A: It is an area that is a strong emphasis in the Army. We’re partners with some of the other services and other departments of government in the effort to address the threat of nuclear, chemical and biological agents. We have laboratories at Aberdeen Providing Ground and Fort Detrick, where we have the Army Medical Research Institute of Infectious Diseases. We study the defenses against chemical and biological attacks up there. For example, we’re working on a new anthrax vaccine now, something that works better for the patients—fewer shots and fewer side effects. We’re also part of the National Interagency Biodefense Campus at Fort Detrick, Md., where we’ll be working with the Department of Homeland Security, the National Institutes of Health and the Department of Health and Human Services on research to develop medical countermeasures against biological threats.

Q: That seems like a smart direction, to collaborate as much as possible. Science seems to work best when people work together and share information.

A: I think so. There’s nobody that has a corner on the market on knowledge in this area. You think about, too, how the Department of Homeland Security would see their mission a little differently than the Department of Defense and something that might work well against a chemical, biological or nuclear threat in a continental United States setting might not be effective in a different environment in a different country. So they work together to develop common responses, but then they’re able to address the individual needs that come with their mission.

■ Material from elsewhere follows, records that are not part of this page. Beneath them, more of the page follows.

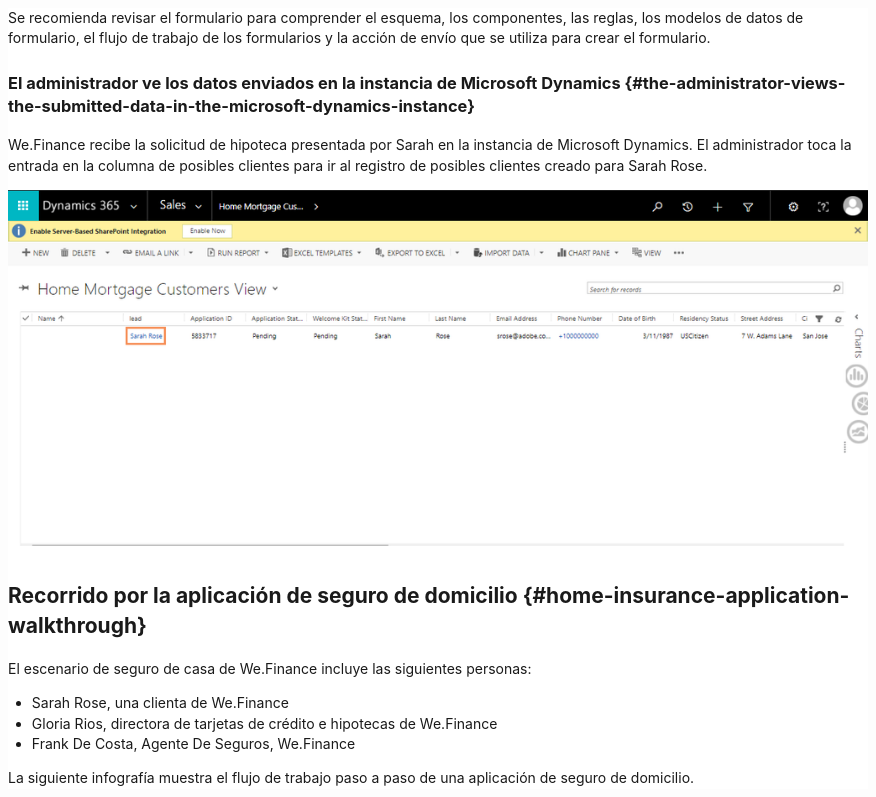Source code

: Se recomienda revisar el formulario para comprender el esquema, los componentes, las reglas, los modelos de datos de formulario, el flujo de trabajo de los formularios y la acción de envío que se utiliza para crear el formulario.

### El administrador ve los datos enviados en la instancia de Microsoft Dynamics {#the-administrator-views-the-submitted-data-in-the-microsoft-dynamics-instance}

We.Finance recibe la solicitud de hipoteca presentada por Sarah en la instancia de Microsoft Dynamics. El administrador toca la entrada en la columna de posibles clientes para ir al registro de posibles clientes creado para Sarah Rose.

![msdynamicsrecord](assets/msdynamicsrecord.png)

## Recorrido por la aplicación de seguro de domicilio {#home-insurance-application-walkthrough}

El escenario de seguro de casa de We.Finance incluye las siguientes personas:

* Sarah Rose, una clienta de We.Finance
* Gloria Rios, directora de tarjetas de crédito e hipotecas de We.Finance
* Frank De Costa, Agente De Seguros, We.Finance

La siguiente infografía muestra el flujo de trabajo paso a paso de una aplicación de seguro de domicilio.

Regarding nuclear threats, we provide staff to the Armed Forces Radiobiology Institute in Bethesda, [Md.,] and they’re one of the few labs in the world that does that type of research. For chemical, we have the U.S. Army Medical Research Institute for Chemical Defense at Edgewood Area, also close by Aberdeen Proving Grounds, and they’re working on better defenses against nerve and blister agents, and run a world-recognized training course for both civilian and military responders. In fact, in some of our training at installations around the country, we work with fire departments and other first responders to train them and help them to develop and export skills to the civilian sector that we develop inside the Army.

Q: Any final point you’d make or advice you’d offer to the new nominee who will take over for you as Army secretary?

A: I know [Rep. John McHugh, R-N.Y.] well. He brings great experience and demonstrated commitment to soldiers and Army families. He’s worked a great deal in the soldier and family support area in his time in Congress. You always have to be careful—you don’t want to presume that the Senate will confirm anybody. But I have every expectation and hope that he will be confirmed and that when he is, that the experience he has with his leadership in Congress and with these human resource types of areas, I think he will continue to help us advance the body of knowledge and the level of care in the Army.

Q: It’s interesting that medicine might seem to be all about technology and techniques, but then human resources is such an important aspect to it.

A: Absolutely. This is digressing from that a bit, but a strong area of emphasis in the Army, and also partly because we’re able to get people to do things whether they want to or not, is prevention and regular physicals and different types of medical care—medical, dental, vaccines, wellness. The Army has such a strong emphasis on living healthy lifestyles. So it’s a very comprehensive approach to wellness on the part of the soldiers and their families. I think you’d see that you actually have more patient visits per person in the Army than you see in the outside world, and it’s largely because of the emphasis on wellness and physical fitness and preventive care, and the types of tests that identify medical issues before they become serious. That’s a heavy emphasis in the Army, and we pride ourselves on that being a key part of our commitment to soldiers and their families, a commitment to their wellness.